The discussion revolves around the significance of D'Alembert's principle, particularly in the context of dynamic and static equilibrium. Participants explore the mathematical expression associated with the principle and its implications for mechanical systems, including the role of constraint forces and virtual displacements.

Discussion Character

  • Technical explanation
  • Conceptual clarification
  • Debate/contested

Main Points Raised

  • Some participants question whether the expression (Fa - dp/dt)·dr = 0 indicates that a mechanical system is in equilibrium if constraint forces do no work.
  • Others express confusion over the meaning of dynamic equilibrium compared to static equilibrium, suggesting that rigid bodies must not deform for equilibrium.
  • One participant proposes that the condition for ignoring constraint forces is that the acceleration and applied forces are known, raising concerns about the circular logic of needing to know forces to predict motion.
  • Some argue that constraint forces never do work, even outside of equilibrium, and that this leads to a stronger statement about equilibrium conditions.
  • There is a discussion about the implications of virtual displacements being consistent with constraint forces, with some suggesting that applied forces must sum to zero in directions perpendicular to constraint forces.

| Data provided |
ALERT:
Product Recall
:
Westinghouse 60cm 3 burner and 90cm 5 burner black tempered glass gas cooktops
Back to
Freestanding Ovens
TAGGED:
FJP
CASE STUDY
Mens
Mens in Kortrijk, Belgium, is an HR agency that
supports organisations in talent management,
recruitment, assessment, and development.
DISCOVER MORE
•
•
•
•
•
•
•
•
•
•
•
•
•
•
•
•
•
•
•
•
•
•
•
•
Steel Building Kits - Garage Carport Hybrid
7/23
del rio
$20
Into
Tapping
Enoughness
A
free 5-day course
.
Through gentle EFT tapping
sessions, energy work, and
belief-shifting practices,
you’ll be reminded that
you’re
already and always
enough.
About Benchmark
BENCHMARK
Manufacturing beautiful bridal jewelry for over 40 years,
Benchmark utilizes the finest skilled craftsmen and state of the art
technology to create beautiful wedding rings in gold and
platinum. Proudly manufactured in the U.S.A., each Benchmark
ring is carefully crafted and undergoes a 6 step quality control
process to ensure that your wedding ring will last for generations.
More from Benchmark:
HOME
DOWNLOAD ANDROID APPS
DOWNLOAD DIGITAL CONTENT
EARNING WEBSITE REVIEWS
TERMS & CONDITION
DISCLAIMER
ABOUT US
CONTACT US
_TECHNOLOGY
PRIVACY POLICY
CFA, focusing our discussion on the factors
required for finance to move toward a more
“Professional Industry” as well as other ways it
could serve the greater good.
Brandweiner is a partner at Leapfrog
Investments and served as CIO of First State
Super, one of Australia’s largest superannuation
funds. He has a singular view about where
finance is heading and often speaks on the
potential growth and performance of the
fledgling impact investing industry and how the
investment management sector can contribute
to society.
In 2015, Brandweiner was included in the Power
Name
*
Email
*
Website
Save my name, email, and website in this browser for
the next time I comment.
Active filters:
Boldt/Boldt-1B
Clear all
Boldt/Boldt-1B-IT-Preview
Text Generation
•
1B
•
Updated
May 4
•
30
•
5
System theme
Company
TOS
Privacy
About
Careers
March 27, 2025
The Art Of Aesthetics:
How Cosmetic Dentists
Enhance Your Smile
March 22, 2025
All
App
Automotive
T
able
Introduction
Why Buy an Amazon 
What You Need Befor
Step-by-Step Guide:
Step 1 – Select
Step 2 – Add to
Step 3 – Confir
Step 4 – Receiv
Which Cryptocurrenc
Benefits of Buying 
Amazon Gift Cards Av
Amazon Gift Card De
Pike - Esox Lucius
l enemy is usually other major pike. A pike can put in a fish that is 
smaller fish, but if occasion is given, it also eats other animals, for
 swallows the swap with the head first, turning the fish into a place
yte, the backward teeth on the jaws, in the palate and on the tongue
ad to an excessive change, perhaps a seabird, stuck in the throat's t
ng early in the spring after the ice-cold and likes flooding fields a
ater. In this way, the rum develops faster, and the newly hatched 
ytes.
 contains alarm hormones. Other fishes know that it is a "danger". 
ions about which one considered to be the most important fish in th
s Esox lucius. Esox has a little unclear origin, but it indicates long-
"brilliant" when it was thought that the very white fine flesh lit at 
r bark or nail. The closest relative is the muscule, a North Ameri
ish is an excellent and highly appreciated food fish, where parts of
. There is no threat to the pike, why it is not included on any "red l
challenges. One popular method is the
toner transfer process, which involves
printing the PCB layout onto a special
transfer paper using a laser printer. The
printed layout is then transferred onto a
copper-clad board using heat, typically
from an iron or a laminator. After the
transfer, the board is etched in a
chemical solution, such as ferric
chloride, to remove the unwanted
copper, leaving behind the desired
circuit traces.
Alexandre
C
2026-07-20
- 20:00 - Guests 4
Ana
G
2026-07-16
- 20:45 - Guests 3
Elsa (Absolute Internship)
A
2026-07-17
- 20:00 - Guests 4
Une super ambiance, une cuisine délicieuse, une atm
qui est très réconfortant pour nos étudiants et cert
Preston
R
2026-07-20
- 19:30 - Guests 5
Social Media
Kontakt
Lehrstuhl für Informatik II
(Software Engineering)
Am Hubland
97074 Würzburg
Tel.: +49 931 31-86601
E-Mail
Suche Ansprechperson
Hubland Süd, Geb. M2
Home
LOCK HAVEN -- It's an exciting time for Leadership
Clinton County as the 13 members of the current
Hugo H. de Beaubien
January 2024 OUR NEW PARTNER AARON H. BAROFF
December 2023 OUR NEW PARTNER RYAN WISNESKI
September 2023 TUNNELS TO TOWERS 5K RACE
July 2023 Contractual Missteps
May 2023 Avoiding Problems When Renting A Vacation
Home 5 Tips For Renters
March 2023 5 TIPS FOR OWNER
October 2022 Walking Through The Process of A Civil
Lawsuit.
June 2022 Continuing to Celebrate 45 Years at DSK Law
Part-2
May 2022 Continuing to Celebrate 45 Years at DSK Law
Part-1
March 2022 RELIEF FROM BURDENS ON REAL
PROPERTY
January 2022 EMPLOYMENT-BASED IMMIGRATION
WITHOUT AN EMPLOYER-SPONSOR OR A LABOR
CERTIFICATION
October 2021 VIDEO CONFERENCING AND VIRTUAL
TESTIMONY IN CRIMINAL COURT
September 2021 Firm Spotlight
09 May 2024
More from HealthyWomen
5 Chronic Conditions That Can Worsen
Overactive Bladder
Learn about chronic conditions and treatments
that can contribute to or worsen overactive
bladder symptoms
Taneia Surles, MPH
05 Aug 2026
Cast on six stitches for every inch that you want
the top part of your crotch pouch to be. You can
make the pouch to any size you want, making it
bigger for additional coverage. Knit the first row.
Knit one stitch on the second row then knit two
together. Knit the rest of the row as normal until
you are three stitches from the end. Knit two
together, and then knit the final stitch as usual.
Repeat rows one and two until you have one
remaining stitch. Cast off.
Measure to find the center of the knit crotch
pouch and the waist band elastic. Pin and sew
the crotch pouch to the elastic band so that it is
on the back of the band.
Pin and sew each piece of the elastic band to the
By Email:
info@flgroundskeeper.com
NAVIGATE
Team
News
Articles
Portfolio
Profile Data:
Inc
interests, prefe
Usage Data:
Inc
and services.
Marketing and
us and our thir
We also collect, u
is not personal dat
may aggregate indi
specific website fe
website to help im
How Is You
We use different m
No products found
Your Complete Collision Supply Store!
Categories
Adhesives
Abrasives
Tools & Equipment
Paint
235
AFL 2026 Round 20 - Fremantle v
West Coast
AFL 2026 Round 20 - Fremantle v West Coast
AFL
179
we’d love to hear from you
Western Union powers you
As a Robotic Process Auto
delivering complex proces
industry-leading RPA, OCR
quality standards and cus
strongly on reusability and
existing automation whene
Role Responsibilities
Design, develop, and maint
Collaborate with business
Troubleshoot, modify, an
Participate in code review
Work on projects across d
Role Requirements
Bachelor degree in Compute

| Job A |
In the D'Alembert's principle summary, write the passage again starting with "The discussion revolves" and going on through "deform for equilibrium.", switching "constraint forces" to "reaction forces".
| Job B |
According to the D'Alembert's principle summary, what condition does one participant propose for ignoring constraint forces?
| Job C |
Finish out the next part of the D'Alembert's principle summary, picking up after its final point.

| Answer A |
The discussion revolves around the significance of D'Alembert's principle, particularly in the context of dynamic and static equilibrium. Participants explore the mathematical expression associated with the principle and its implications for mechanical systems, including the role of reaction forces and virtual displacements.

Discussion Character

  • Technical explanation
  • Conceptual clarification
  • Debate/contested

Main Points Raised

  • Some participants question whether the expression (Fa - dp/dt)·dr = 0 indicates that a mechanical system is in equilibrium if reaction forces do no work.
  • Others express confusion over the meaning of dynamic equilibrium compared to static equilibrium, suggesting that rigid bodies must not deform for equilibrium.

| Answer B |
That the acceleration and applied forces are known.

| Answer C |
  • One participant clarifies that the dot product of forces and virtual displacements is relevant to the discussion of equilibrium.
  • Another participant notes that D'Alembert's principle is useful for preserving the Euler-Lagrange equations in systems with manifold structures, and that it implies the work done by constraint forces is zero.
  • A later reply questions if it can be stated that constraint forces dissipate no energy.

Areas of Agreement / Disagreement

Participants express various interpretations of D'Alembert's principle and its implications for equilibrium, indicating that multiple competing views remain. There is no consensus on the definitions or implications of dynamic versus static equilibrium.

Contextual Notes

Participants highlight limitations in understanding the relationship between applied forces, constraint forces, and virtual displacements, as well as the implications of these relationships for predicting motion.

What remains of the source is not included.